Sometimes U have to state the obvious: this should not have been Prince’s only UK number one under his own name (or glyph). But a check of the stats shows he rarely came that close – he was an undisputed star, archetype, household name, whose most remarkable and famous singles settled in the middle of the Top 10, or at its outskirts. This is the charts’ fault, not his: so much of the spice of 80s pop, its distinctive decadence, seems to loop back to Prince. He should have a chain of entries here.
In his heyday, as a creature of mad playground rumour, no priapic feat seemed weird enough for Prince: he is the only star I can remember where one whisper was that he was really a virgin, making it all up. What made Princely sex so mysterious and scary to the naïve teen mind was that he went way beyond the cartoon smut you got in rock music and the accessorised seductions of 80s soulboy pop. Not just in terms of kink, but in his evocation of the force of desire, its power – playful and frightening – to mutate and twist reality. The line that sums up his whole deal and appeal, for me, is in that magnificent first verse of “When Doves Cry”: “Animals strike curious poses / They feel the heat, the heat between me and you”.
But that isn’t the version of Prince we get here – no vogueing fauna in sight. This is a man devoted and restrained, singing to and for his wife-to-be and playing it as sweet as he possibly can. “The Most Beautiful Girl In The World” is a high, heady, perfume-drunk ballad drawing from the well of Thom Bell’s work with the Delfonics and Stylistics. Prince disciplines himself, staying almost throughout at the absolute top of his register, a high-wire act he pulls off without a hitch but also without any moment which completely sells the decision. The music is opulent boudoir funk, the best line – “How can I get through days when I can’t get through hours?” – is very good, and there’s a casual classiness to the record missing from most of what we’ve covered lately.
Even so this is a good single, not a great one – and as it turned out, one of his last hit singles. That – as well as all the name-change foofaraw – makes “Beautiful Girl” a slippery record. On the one hand, well-behaved enough to become a slow-dance standard; on the other, overwhelmed by the high tide of its maker’s eccentricity. In his day the strangeness, the seduction and the unearthly pop instinct had created uncanny fusions, curious poses indeed. The pose on this record is well-struck, but more ordinary, its only real problem the many things I’d always play instead of it.

* MATERIAL PROVIDED:
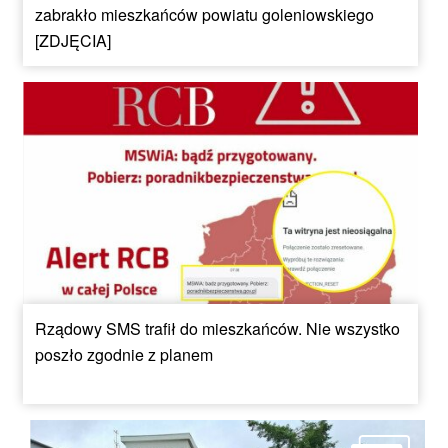
zabrakło mieszkańców powiatu goleniowskiego
[ZDJĘCIA]
Rządowy SMS trafił do mieszkańców. Nie wszystko
poszło zgodnie z planem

* REQUIRED TASKS:
1) According to the Prince review, whose work with the Delfonics and Stylistics does "The Most Beautiful Girl In The World" draw from?
2) Write out the Prince review from "Even so this" to "instead of it.", inclusive.

* ACTIVITY ANSWERS:
1) Thom Bell's.

2)
Even so this is a good single, not a great one – and as it turned out, one of his last hit singles. That – as well as all the name-change foofaraw – makes “Beautiful Girl” a slippery record. On the one hand, well-behaved enough to become a slow-dance standard; on the other, overwhelmed by the high tide of its maker’s eccentricity. In his day the strangeness, the seduction and the unearthly pop instinct had created uncanny fusions, curious poses indeed. The pose on this record is well-struck, but more ordinary, its only real problem the many things I’d always play instead of it.